Several Catholic organisations have been involved from its inception including Alison Healey from The Grail, North Sydney. The Australian Grail bases its TPP commentary on Paulo Freire’s ideas for Community Development. Phil Jones from the SJ Around the Bay (social justice network of parishes) videoed the talks so they can be distributed widely.
Dr Ranald outlined the present stage of TPP negotiations. While member nations have signed the agreement, most member nation have to pass implementing legislation for it to be ratified. The USA and Japan are key players and along with six other nations have to agree before the agreement can go ahead.
Canadian economist Dr Jim Stanford spoke on the old myth of a level playing field in trade. Past economic ideas of advantage based on a few natural products, and before capital and labour became internationally mobile, are no longer valid factors. These old free trade myths are being used by corporations to subvert FAIR trade.
Jon Edwards from Doctors without Borders spoke on how the TTP propositions on medicines will undermine world health standards as well as those in developed nation such as Australia. Extended patents will see international pharmaceutical companies reap windfall profits even though the basic research was often done by universities financed by governments with public money. Because of extended patent costs, sick people will not be able to afford the inflated prices of the medicines they need.
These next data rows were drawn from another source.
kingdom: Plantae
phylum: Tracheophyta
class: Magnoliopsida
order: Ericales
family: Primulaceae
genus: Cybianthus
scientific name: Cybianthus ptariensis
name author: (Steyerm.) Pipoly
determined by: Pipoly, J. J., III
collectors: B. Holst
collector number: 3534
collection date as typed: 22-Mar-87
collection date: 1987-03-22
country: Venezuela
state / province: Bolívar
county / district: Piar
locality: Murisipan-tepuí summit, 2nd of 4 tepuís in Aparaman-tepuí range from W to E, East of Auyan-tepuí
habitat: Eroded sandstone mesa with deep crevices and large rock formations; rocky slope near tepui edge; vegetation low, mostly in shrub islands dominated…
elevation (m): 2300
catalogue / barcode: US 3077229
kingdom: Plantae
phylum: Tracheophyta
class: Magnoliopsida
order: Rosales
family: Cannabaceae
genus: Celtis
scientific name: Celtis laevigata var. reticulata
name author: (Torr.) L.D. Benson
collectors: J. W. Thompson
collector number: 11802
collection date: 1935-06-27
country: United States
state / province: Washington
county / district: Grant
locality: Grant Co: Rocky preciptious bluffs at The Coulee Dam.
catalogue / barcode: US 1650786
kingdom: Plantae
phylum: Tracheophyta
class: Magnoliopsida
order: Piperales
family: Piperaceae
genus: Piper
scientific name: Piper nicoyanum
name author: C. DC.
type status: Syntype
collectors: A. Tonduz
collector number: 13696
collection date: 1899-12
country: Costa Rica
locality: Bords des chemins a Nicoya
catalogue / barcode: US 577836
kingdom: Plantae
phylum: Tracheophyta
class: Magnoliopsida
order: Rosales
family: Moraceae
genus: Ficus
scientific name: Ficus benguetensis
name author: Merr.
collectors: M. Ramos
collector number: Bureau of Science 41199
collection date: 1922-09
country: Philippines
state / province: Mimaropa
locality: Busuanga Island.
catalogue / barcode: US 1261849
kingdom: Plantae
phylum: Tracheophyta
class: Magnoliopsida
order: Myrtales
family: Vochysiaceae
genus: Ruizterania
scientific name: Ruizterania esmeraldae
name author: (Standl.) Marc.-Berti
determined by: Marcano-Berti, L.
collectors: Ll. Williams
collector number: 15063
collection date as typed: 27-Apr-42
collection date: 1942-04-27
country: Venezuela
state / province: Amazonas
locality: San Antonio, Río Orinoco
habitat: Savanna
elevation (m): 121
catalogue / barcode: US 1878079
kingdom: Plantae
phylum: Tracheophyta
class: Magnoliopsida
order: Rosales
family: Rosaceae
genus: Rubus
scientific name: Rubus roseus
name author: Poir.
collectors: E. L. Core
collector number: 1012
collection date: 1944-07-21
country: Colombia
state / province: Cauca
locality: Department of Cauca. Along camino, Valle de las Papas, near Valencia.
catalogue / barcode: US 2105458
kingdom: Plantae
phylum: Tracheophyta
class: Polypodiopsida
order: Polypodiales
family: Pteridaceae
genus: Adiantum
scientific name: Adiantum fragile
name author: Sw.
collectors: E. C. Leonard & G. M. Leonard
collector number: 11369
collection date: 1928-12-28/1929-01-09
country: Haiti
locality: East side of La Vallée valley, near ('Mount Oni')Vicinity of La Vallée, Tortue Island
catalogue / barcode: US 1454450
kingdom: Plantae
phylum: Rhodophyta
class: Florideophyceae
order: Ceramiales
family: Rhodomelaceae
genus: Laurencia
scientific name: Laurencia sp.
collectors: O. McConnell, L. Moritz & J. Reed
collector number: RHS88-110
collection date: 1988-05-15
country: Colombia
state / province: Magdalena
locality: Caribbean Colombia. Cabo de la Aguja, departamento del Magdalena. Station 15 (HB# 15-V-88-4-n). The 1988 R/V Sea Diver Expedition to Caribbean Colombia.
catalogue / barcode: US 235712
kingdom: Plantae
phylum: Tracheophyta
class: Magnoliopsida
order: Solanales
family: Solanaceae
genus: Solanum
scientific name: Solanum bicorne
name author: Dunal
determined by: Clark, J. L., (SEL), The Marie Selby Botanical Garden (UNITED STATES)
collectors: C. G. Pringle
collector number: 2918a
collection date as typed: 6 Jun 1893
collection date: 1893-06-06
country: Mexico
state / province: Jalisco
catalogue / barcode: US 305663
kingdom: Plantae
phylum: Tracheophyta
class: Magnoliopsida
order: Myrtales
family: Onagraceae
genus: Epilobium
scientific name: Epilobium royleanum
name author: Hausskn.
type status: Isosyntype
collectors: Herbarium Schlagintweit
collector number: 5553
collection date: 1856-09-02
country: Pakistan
A member of Choice, Sarah Agar focused on regulations to promote more understandable labelling on food items in particular. She highlighted clauses in the agreement which allow corporations to sue governments for passing laws about food safety which the companies claim disadvantage them financially. John Howard rejected clauses on suing in the USA-Australia Free trade agreement. Companies are trying again. Other clauses would make environmental laws which safeguard against such things as water pollution a suing matter.
All speakers appealed to people to contact their local politicians as well as government ministers to stop Australia passing implementing legislation to the TPP agreement. They said that there is hope that the USA will back off the agreement but said voters in Australia should not bank on that. Voters need to actively lobby their politicians to stop implementing legislation being passed. I could not but help think of Pope Francis condemnation of ‘the dictatorship of economics.’
Fr Charles Rue SSC is a member of the Centre for Peace Ecology & Justice at the Columban Mission Institute in North Sydney, Australia.